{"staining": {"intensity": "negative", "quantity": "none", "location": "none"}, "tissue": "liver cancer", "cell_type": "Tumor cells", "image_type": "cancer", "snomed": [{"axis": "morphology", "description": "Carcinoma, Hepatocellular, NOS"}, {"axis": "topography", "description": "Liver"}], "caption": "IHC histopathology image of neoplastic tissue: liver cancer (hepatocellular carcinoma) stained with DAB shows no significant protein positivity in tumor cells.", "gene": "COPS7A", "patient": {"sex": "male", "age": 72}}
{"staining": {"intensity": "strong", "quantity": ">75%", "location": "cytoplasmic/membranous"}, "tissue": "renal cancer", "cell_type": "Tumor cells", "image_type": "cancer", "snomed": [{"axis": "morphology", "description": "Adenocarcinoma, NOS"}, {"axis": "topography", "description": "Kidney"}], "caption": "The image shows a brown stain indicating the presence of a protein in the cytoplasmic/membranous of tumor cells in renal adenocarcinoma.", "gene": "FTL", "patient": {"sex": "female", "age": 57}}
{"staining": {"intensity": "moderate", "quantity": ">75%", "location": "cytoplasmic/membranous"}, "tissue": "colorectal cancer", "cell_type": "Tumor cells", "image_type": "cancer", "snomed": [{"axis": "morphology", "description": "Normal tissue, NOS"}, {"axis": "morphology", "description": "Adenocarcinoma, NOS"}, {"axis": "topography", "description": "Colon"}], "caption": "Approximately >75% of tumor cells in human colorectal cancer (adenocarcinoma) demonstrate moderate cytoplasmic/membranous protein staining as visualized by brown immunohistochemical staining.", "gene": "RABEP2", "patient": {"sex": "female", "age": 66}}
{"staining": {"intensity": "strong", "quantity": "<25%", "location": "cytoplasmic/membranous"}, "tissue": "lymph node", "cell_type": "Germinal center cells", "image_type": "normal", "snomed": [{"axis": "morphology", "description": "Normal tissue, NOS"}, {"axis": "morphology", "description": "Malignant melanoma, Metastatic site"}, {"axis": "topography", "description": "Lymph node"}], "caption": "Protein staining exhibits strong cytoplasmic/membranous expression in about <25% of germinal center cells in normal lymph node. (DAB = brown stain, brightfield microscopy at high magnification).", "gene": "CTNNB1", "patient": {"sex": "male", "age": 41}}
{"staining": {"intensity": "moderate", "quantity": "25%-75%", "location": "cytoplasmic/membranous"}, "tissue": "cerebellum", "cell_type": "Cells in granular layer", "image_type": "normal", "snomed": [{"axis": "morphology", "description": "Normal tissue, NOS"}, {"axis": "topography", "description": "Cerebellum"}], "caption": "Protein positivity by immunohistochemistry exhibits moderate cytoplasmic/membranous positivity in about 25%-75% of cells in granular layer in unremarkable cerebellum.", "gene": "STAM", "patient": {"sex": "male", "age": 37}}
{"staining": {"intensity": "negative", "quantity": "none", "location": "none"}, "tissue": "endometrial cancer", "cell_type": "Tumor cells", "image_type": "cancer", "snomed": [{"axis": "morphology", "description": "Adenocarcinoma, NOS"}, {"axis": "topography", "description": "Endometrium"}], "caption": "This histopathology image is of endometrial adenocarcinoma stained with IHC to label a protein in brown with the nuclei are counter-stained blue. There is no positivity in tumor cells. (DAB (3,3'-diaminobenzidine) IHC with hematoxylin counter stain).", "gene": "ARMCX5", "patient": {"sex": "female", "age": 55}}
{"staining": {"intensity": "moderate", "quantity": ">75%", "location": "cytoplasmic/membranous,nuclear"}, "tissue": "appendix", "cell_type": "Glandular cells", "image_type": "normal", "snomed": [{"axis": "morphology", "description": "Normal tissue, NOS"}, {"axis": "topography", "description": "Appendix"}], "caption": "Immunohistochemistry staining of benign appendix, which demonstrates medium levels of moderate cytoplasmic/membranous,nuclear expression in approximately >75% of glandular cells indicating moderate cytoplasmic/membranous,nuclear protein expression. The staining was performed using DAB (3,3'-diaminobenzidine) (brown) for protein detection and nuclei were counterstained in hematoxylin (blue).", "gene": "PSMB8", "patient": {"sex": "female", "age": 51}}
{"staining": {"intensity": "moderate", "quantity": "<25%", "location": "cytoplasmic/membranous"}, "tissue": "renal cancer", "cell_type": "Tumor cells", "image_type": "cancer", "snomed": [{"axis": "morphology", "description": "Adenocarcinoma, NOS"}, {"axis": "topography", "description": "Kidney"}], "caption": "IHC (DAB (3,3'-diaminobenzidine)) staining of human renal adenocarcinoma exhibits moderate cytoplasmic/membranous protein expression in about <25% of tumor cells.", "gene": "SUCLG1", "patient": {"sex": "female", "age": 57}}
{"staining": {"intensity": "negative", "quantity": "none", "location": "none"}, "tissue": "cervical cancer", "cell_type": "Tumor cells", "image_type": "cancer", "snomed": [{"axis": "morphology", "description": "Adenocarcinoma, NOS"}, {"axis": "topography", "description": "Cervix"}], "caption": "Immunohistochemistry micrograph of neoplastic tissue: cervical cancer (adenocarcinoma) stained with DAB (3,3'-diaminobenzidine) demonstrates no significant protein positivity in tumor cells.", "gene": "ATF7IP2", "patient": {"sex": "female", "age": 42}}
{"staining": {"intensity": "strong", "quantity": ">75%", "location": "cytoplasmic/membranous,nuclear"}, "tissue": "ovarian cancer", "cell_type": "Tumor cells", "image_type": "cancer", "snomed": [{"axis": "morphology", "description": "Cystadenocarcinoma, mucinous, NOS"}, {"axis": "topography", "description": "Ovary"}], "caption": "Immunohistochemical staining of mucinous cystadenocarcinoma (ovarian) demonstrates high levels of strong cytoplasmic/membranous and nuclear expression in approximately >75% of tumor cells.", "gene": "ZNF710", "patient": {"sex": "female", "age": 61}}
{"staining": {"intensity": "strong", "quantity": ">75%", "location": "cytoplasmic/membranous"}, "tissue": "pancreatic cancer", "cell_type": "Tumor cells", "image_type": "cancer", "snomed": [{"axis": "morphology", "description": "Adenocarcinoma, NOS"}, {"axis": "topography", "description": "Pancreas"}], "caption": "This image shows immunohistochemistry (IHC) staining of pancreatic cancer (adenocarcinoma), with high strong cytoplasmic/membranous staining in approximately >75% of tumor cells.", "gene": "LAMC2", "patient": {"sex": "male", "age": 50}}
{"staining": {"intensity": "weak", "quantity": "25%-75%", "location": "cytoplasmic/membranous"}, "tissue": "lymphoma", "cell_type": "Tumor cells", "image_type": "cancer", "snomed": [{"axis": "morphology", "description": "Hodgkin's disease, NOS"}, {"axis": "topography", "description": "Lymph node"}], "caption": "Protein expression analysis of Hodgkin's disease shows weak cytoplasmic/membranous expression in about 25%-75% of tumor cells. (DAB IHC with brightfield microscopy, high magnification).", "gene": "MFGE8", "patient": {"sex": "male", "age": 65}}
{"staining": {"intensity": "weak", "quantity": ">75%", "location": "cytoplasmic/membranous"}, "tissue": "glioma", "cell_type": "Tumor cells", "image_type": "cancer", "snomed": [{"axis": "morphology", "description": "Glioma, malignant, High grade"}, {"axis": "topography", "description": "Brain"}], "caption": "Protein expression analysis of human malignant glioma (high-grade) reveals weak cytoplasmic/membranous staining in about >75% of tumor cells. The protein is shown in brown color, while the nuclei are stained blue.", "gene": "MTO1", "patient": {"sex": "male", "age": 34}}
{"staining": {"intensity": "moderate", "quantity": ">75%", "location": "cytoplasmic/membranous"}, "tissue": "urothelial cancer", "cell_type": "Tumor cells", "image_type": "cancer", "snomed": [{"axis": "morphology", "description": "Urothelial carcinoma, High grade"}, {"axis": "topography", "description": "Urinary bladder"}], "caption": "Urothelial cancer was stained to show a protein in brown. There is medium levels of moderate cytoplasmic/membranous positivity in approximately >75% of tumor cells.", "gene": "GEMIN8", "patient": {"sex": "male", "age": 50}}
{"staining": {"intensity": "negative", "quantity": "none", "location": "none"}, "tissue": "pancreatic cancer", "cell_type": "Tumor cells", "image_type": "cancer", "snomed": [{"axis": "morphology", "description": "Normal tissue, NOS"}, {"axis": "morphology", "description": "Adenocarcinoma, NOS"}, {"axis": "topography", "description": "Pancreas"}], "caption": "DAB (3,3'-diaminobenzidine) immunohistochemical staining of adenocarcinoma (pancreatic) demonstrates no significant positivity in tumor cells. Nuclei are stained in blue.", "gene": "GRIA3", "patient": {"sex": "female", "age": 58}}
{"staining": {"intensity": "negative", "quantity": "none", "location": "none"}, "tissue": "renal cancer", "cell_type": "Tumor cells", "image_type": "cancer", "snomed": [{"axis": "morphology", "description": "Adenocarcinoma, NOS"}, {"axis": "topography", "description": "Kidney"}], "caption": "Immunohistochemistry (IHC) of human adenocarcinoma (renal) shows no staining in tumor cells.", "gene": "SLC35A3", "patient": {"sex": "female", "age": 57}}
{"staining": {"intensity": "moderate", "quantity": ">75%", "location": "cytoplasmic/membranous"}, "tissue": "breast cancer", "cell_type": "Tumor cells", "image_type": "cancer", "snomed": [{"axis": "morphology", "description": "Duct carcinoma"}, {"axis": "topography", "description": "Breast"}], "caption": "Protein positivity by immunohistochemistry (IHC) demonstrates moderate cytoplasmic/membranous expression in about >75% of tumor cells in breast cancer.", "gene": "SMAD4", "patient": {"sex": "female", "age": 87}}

▶ EXERCISE GOAL: State only how many lines above contain "Kidney".

▶ EXERCISE OUTPUT: 3